On Behalf of | Apr 12, 2024 | Business Litigation

Running a business is an exciting venture, but even the most successful companies can face internal disagreements. When disagreements involve shareholders, the stakes can be particularly high.

While some disputes can be resolved through negotiation, others reach a point where litigation may become necessary. As such, if you help to run a corporation, you should familiarize yourself with shareholder disputes that might require a trip to court.

Deadlocks in management decisions

A healthy business thrives on effective decision-making. However, with multiple shareholders, disagreements on strategic direction, financial investments or hiring practices can lead to impasses. In closely held corporations with equal ownership, these deadlocks can be particularly crippling.

Litigation can help break such impasses. A court can order the sale of the company, force the buy-out of a dissenting shareholder or appoint a temporary decision-maker. Litigation may provide a solution when communication and compromise fail.

Disputes regarding shareholder agreements (buy-sell provisions)

Buy-sell provisions are crucial documents outlining the process for shareholders to exit the company. These agreements typically define the conditions and valuation methods for buying or selling shares. Disputes can arise regarding:

  • The interpretation of these provisions
  • The triggering events for a buy-out
  • The fair market value of the shares

Litigation can help clarify the terms of the agreement and enforce its provisions. A court ruling can determine the appropriate valuation of shares, the timeframe for a buy-out or even declare the buy-sell provision unenforceable.

Dilution and squeeze-outs

Share dilution occurs when a company issues new shares, reducing the ownership percentage of existing shareholders. Squeeze-outs, on the other hand, are intentional attempts by majority shareholders to force minority shareholders to sell their shares at an unfair price.
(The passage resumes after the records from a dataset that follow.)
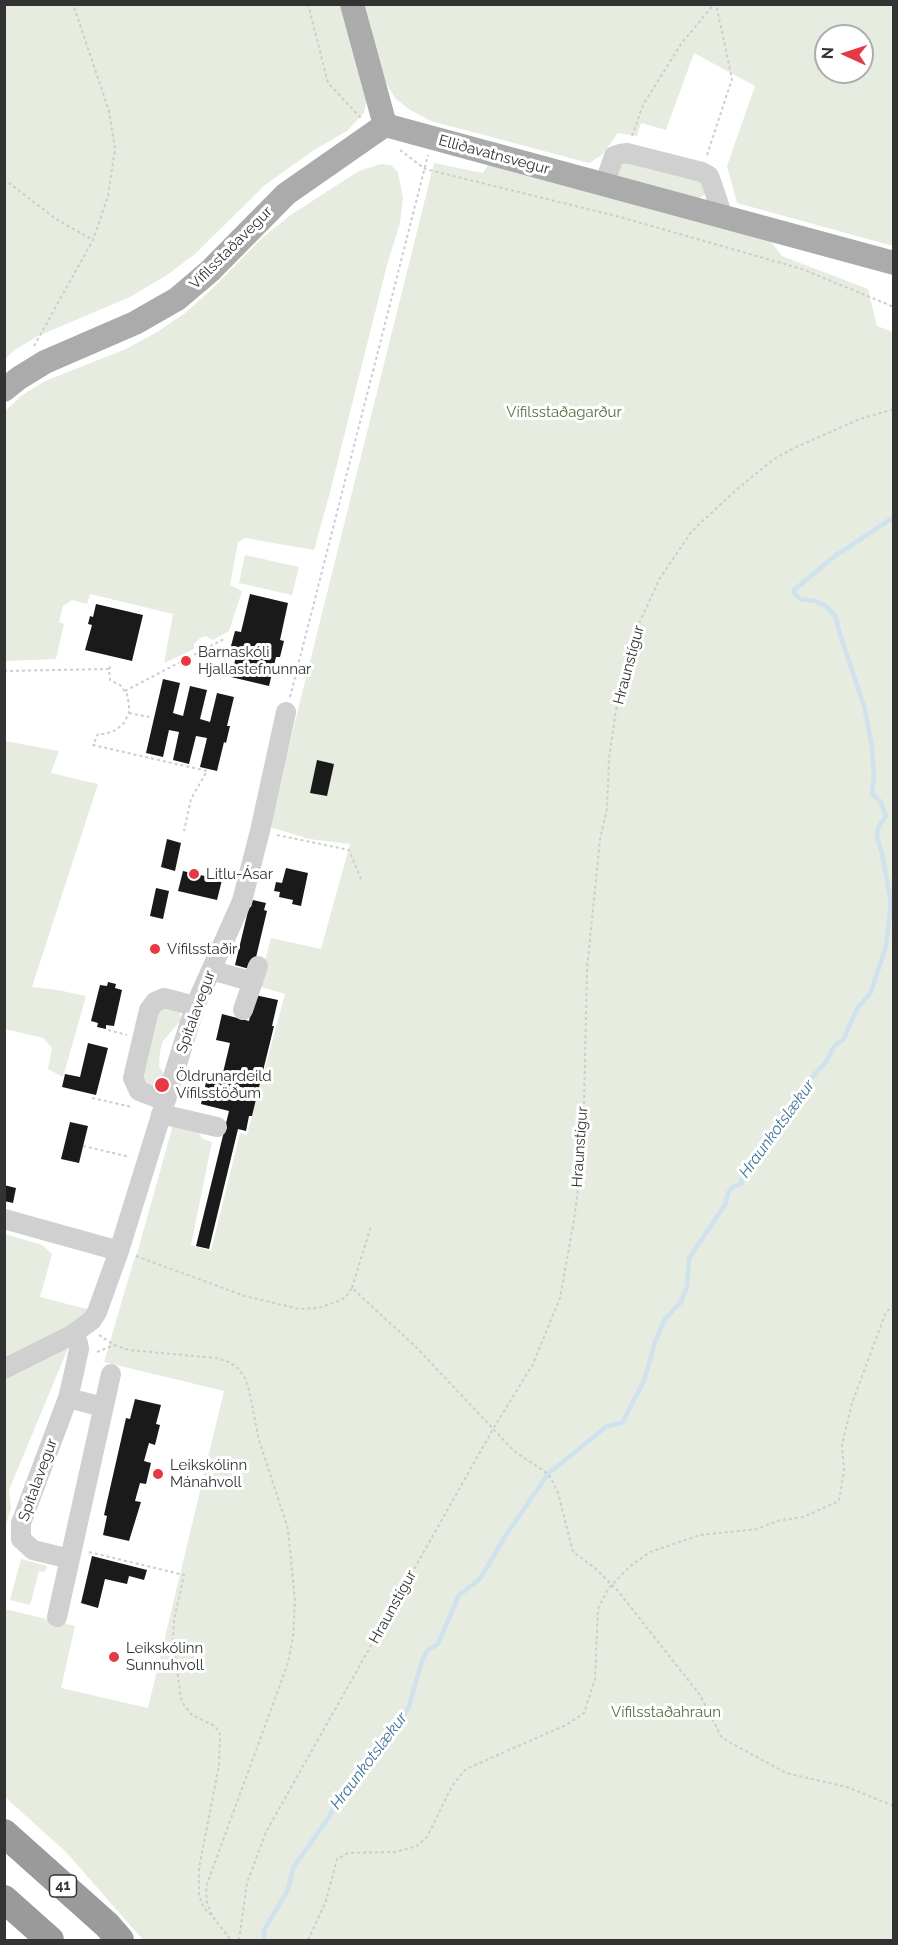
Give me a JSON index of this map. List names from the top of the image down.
{
  "streets": {
    "highway": ["41"],
    "main road": ["Elliðavatnsvegur", "Vífilsstaðavegur"],
    "street": ["Spítalavegur"],
    "path": ["Hraunstígur"]
  },
  "crossings": [
    ["Elliðavatnsvegur", "Vífilsstaðavegur"]
  ],
  "water": ["Hraunkotslækur"],
  "parks": ["Vífilsstaðagarður", "Vífilsstaðahraun"],
  "places": [
    "Barnaskóli Hjallastefnunnar",
    "Litlu-Ásar",
    "Vífilsstaðir",
    "Öldrunardeild Vífilsstöðum",
    "Leikskólinn Mánahvoll",
    "Leikskólinn Sunnuhvoll"
  ],
  "north": "left"
}
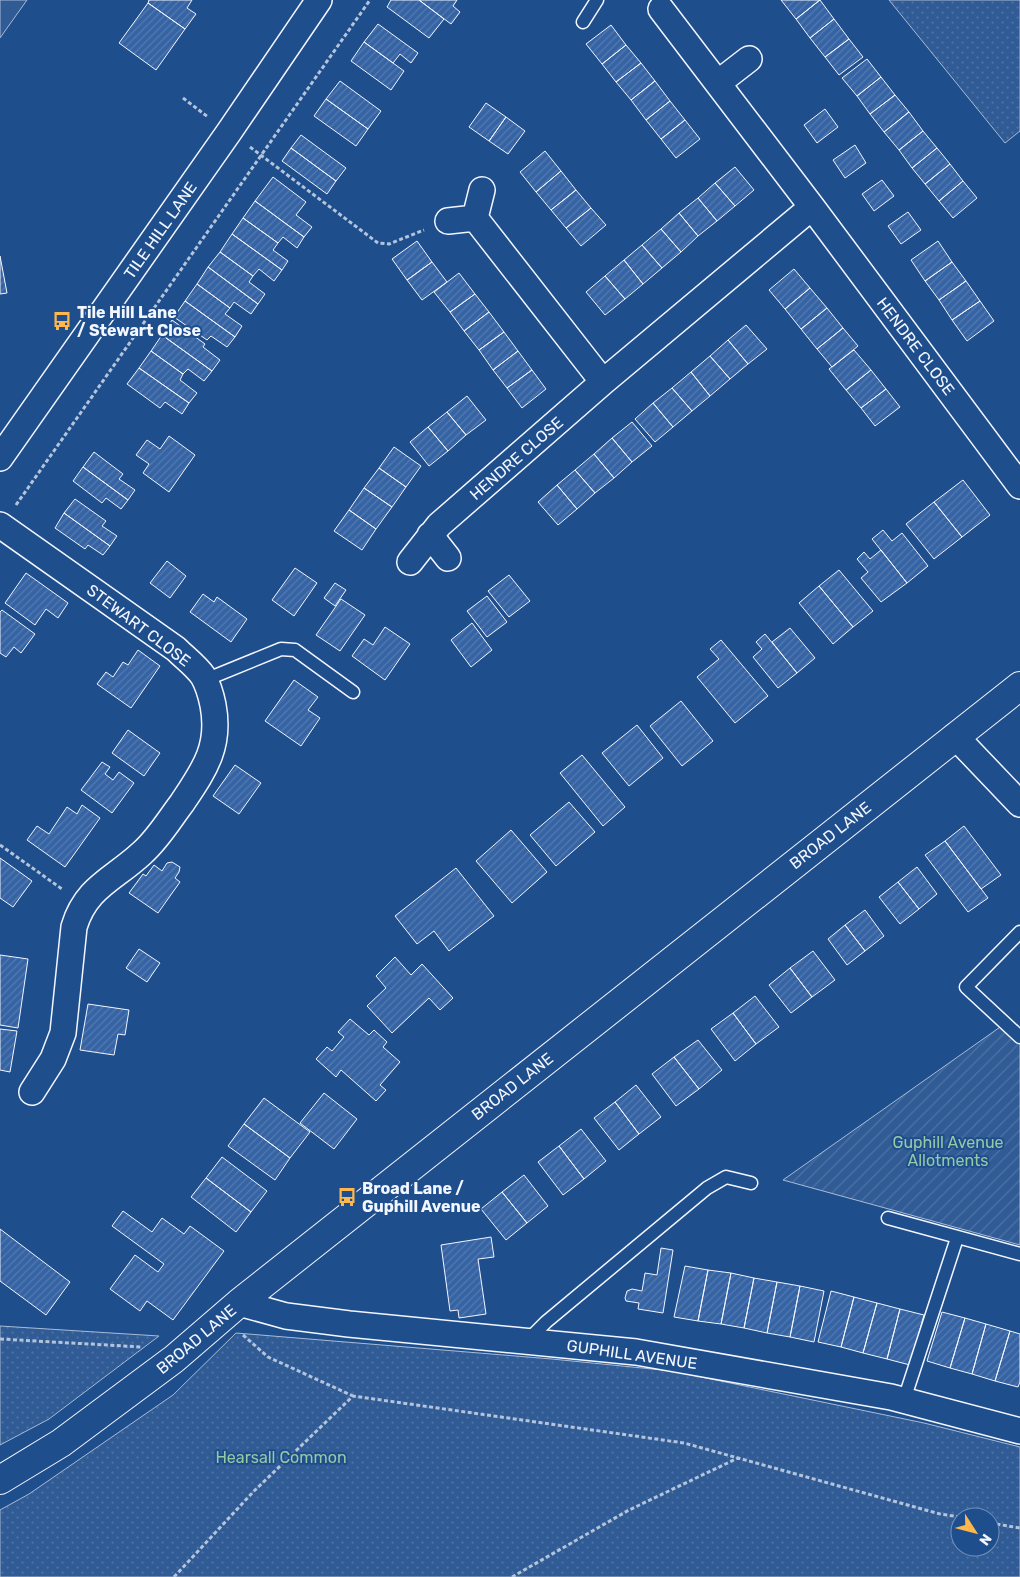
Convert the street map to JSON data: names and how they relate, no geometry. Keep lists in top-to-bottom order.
{
  "streets": {
    "street": [
      "TILE HILL LANE",
      "HENDRE CLOSE",
      "STEWART CLOSE",
      "BROAD LANE",
      "GUPHILL AVENUE"
    ]
  },
  "crossings": [
    ["BROAD LANE", "GUPHILL AVENUE"]
  ],
  "parks": ["Guphill Avenue Allotments", "Hearsall Common"],
  "places": {
    "bus stop": ["Tile Hill Lane / Stewart Close", "Broad Lane / Guphill Avenue"]
  },
  "north": "bottom right"
}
Both scenarios can lead to litigation if minority shareholders believe their ownership rights are being unfairly diminished. A lawsuit might seek to challenge the issuance of new shares, prevent a squeeze-out or obtain a fair valuation for the minority shareholder’s stake.

Shareholder disputes can be disruptive and expensive. Having clear and well-drafted shareholder agreements, operating agreements and bylaws can help prevent some conflicts. However, consulting with a reliable legal remains important if communication breaks down and litigation becomes unavoidable. There is simply too much at stake for corporations to risk an unfavorable outcome to such disputes.